**TEXTO DADO**.

Pero el optimismo del relato bíblico chocará siempre, en el AT, con la trágica experiencia de la muerte. El arca de Noé, la sonrisa de Dios en el arco iris, no son sino un breve paréntesis que ineluctable-mente terminan lo mismo en el triunfo del caos, del diluvio, de la muerte. El optimismo del antiguo Testamento choca contra la realidad de una naturaleza que siempre termina por devorar a sus hijos. En realidad parece más de acuerdo a la realidad de catástrofes terribles como la de Córdoba la existencia de fuerzas naturales caprichosas, azarosas, o demoníacas -como proponían los antiguos mitos mesopotámicos- que la del propósito benévolo de un Dios creador bueno y providente.

Y en verdad que es así. Porque en el antiguo testamento no hay respuesta, solo en Cristo y mediante el llamado de Dios a superar la naturaleza y alcanzar a lo divino podrán cumplirse el propósito crea-dor y el deseo profundo del hombre.

**PROBLEMAS A RESOLVER**.
(1) Indica si cada afirmación coincide con el texto sobre el Antiguo Testamento y responde sí o no, citando las palabras del texto que lo deciden: (a) el texto llama al arco iris la sonrisa de Dios; (b) según el texto, el Antiguo Testamento da una respuesta; (c) el texto atribuye a los antiguos mitos mesopotámicos la idea de fuerzas naturales caprichosas, azarosas o demoníacas.
(2) Copia sin cambios el fragmento del texto sobre el Antiguo Testamento que va de "Y en verdad" a "profundo del hombre.".
El material no tiene relación con el texto.

Entradas de datos guardadas:
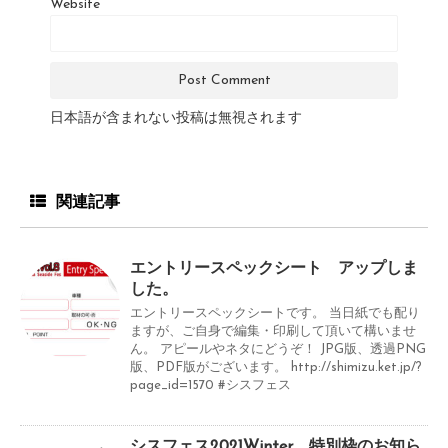
Website
日本語が含まれない投稿は無視されます
関連記事
エントリースペックシート アップしま
した。
エントリースペックシートです。 当日紙でも配り
ますが、ご自身で編集・印刷して頂いて構いませ
ん。 アピールやネタにどうぞ！ JPG版、透過PNG
版、PDF版がございます。 http://shimizu.ket.jp/?
page_id=1570 #シスフェス
シスフェス2021Winter 特別枠のお知ら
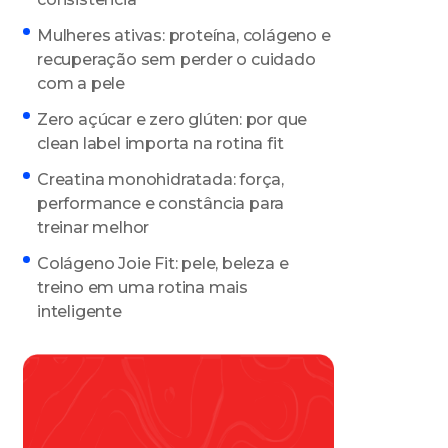
Mulheres ativas: proteína, colágeno e
recuperação sem perder o cuidado
com a pele
Zero açúcar e zero glúten: por que
clean label importa na rotina fit
Creatina monohidratada: força,
performance e constância para
treinar melhor
Colágeno Joie Fit: pele, beleza e
treino em uma rotina mais
inteligente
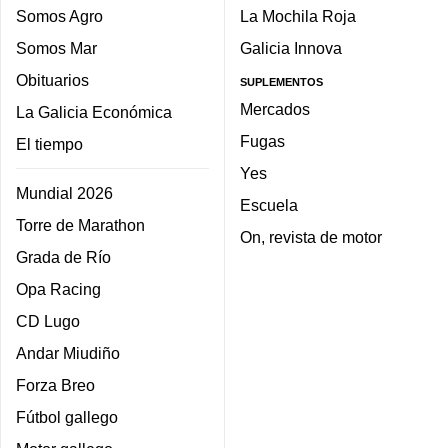
Somos Agro
La Mochila Roja
Somos Mar
Galicia Innova
Obituarios
SUPLEMENTOS
Mercados
La Galicia Económica
Fugas
El tiempo
Yes
Mundial 2026
Escuela
Torre de Marathon
On, revista de motor
Grada de Río
Opa Racing
CD Lugo
Andar Miudiño
Forza Breo
Fútbol gallego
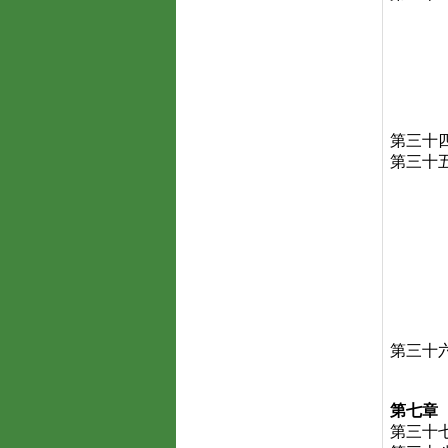
第三十
第三十
第三十
第七章
第三十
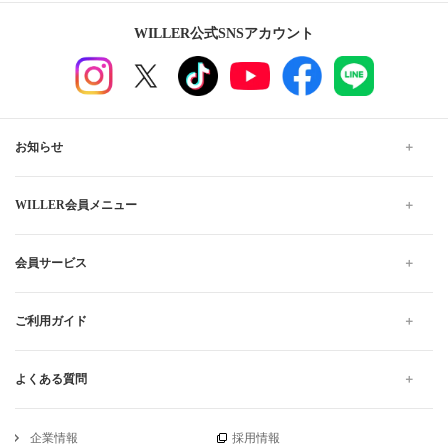
WILLER公式SNSアカウント
お知らせ
WILLER会員メニュー
会員サービス
ご利用ガイド
よくある質問
企業情報
採用情報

**RESPUESTAS POR TAREA**.
(1)
(a) Sí: «la sonrisa de Dios en el arco iris».
(b) No: «en el antiguo testamento no hay respuesta».
(c) Sí: «como proponían los antiguos mitos mesopotámicos».

(2)
Y en verdad que es así. Porque en el antiguo testamento no hay respuesta, solo en Cristo y mediante el llamado de Dios a superar la naturaleza y alcanzar a lo divino podrán cumplirse el propósito crea-dor y el deseo profundo del hombre.